En su mensaje, Torres rechazó la imagen que, dijo, se ha construido sobre su persona en plataformas digitales, y afirmó que no corresponde a la realidad.
“No soy el criminal que algunos han construido en redes. Soy Carlos Torres, una persona común”, expresó al inicio de su declaración.
Señaló que en los últimos días se han difundido diversos señalamientos en su contra, algunos de carácter grave, otros basados en suposiciones o rumores, los cuales —afirmó— se han replicado sin que exista una acusación directa o identificable.
Aclaró que su intención no es confrontar a las redes sociales ni entrar en debates públicos, sino asumir una postura directa frente a lo que se ha dicho.
Torres sostuvo que no responderá “punto por punto” a las versiones que circulan, al considerar que hacerlo únicamente alimentaría el morbo.
En cambio, afirmó que su responsabilidad es “dar la cara” y permitir que las instituciones actúen conforme a la ley. “Si hay una investigación, que se investigue.
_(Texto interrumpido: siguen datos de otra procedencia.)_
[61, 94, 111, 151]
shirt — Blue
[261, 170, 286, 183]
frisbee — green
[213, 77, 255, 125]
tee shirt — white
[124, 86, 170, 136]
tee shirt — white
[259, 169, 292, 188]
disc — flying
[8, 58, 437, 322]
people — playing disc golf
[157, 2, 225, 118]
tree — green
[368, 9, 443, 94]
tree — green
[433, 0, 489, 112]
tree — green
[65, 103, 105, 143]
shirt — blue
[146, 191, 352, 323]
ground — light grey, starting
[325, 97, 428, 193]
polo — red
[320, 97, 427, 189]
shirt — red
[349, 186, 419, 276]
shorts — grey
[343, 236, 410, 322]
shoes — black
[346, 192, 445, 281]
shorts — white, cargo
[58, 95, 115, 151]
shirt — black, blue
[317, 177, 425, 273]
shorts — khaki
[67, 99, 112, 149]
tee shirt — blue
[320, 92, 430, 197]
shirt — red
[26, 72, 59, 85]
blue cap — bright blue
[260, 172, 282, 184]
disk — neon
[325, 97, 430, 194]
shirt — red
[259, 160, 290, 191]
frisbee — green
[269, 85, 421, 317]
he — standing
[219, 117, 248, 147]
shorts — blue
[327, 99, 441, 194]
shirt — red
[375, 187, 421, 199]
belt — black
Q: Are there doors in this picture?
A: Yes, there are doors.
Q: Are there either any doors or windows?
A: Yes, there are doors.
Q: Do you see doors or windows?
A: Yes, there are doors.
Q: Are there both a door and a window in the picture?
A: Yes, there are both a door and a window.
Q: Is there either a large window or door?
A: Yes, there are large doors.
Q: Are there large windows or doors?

Si hay pruebas, que se presenten. Así es como funciona la justicia”, declaró.
En ese contexto, subrayó que no se considera por encima de la ley y aseguró que no se ocultará. Manifestó su disposición a colaborar con cualquier requerimiento de las autoridades, señalando que lo hará “con respeto y con calma”, al tiempo que dijo confiar en que los hechos se esclarecen cuando se les permite hacerlo dentro de los cauces legales.
Durante su mensaje, Torres también se refirió al impacto personal que, afirmó, generan este tipo de acusaciones públicas.
Dijo que ser señalado sin haber sido escuchado es una experiencia profundamente desestabilizadora y expresó que no se la desea a nadie, particularmente cuando se origina a partir de denuncias anónimas.
Sobre el origen de dichas acusaciones, señaló no tener certeza, aunque mencionó que ocurren en un contexto previo a procesos electorales.
Finalmente, agradeció a las personas que, dijo, lo conocen y han decidido no dejarse arrastrar por el escándalo, y a quienes no lo conocen les pidió no fe, sino tiempo. Reiteró su convicción de que las acusaciones son falsas y concluyó señalando que “la verdad no necesita gritos, necesita pruebas”, asegurando que, a su juicio, éstas terminarán por aclarar la situación.